Exercise description ▸ Work through the entries below and show every line in which "спортивных" is found.

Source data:

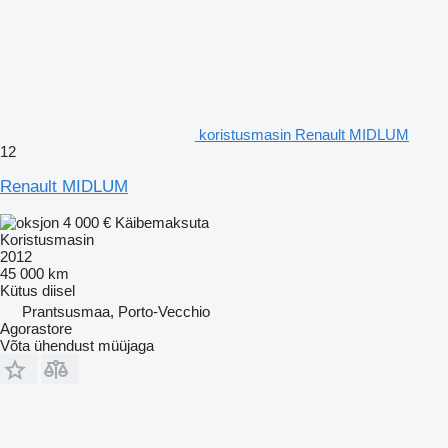
koristusmasin Renault MIDLUM
12
Renault MIDLUM
4 000 €
Käibemaksuta
Koristusmasin
2012
45 000 km
Kütus
diisel
Prantsusmaa, Porto-Vecchio
Agorastore
Võta ühendust müüjaga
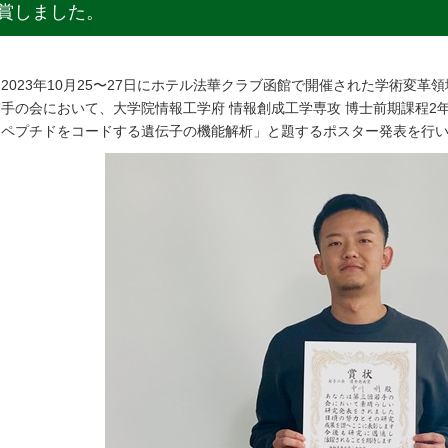
賞しました。
2023年10月25〜27日にホテル法華クラブ函館で開催された学術変革領
手の会において、大学院情報工学府 情報創成工学専攻 博士前期課程2
ペプチドをコードする遺伝子の機能解析」と題するポスター発表を行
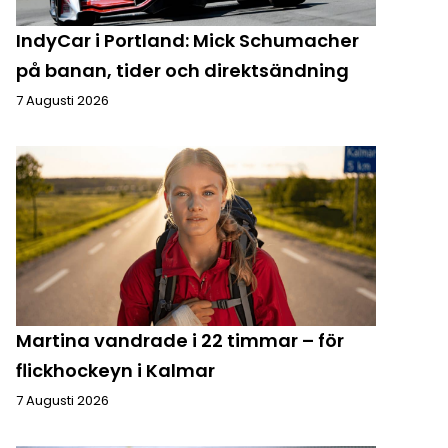
IndyCar i Portland: Mick Schumacher
på banan, tider och direktsändning
7 Augusti 2026
Martina vandrade i 22 timmar – för
flickhockeyn i Kalmar
7 Augusti 2026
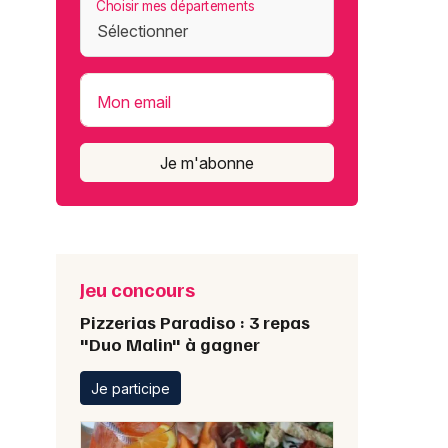
Choisir mes départements
Mon email
Je m'abonne
Jeu concours
Pizzerias Paradiso : 3 repas
"Duo Malin" à gagner
Je participe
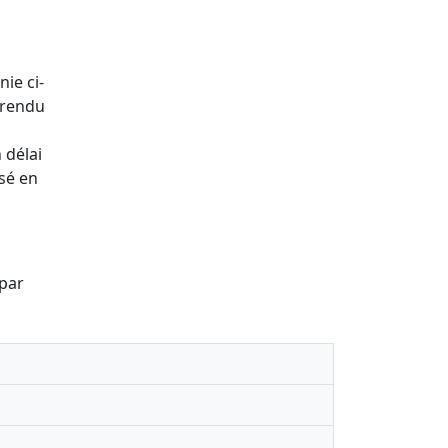
nie ci-
 rendu
 délai
ssé en
 par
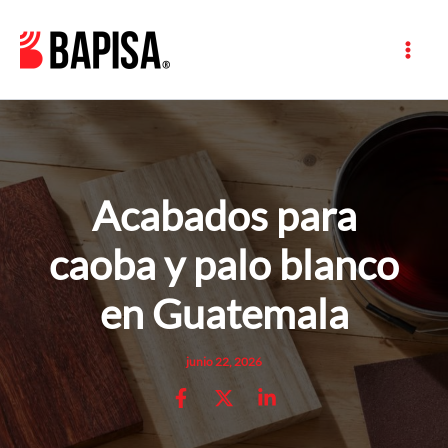
Ir
al
contenido
Acabados para
caoba y palo blanco
en Guatemala
junio 22, 2026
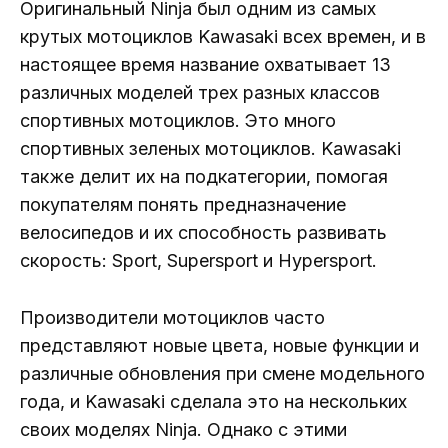
Оригинальный Ninja был одним из самых
крутых мотоциклов Kawasaki всех времен, и в
настоящее время название охватывает 13
различных моделей трех разных классов
спортивных мотоциклов. Это много
спортивных зеленых мотоциклов. Kawasaki
также делит их на подкатегории, помогая
покупателям понять предназначение
велосипедов и их способность развивать
скорость: Sport, Supersport и Hypersport.
Производители мотоциклов часто
представляют новые цвета, новые функции и
различные обновления при смене модельного
года, и Kawasaki сделала это на нескольких
своих моделях Ninja. Однако с этими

Task result ▸
спортивных мотоциклов. Это много
спортивных зеленых мотоциклов. Kawasaki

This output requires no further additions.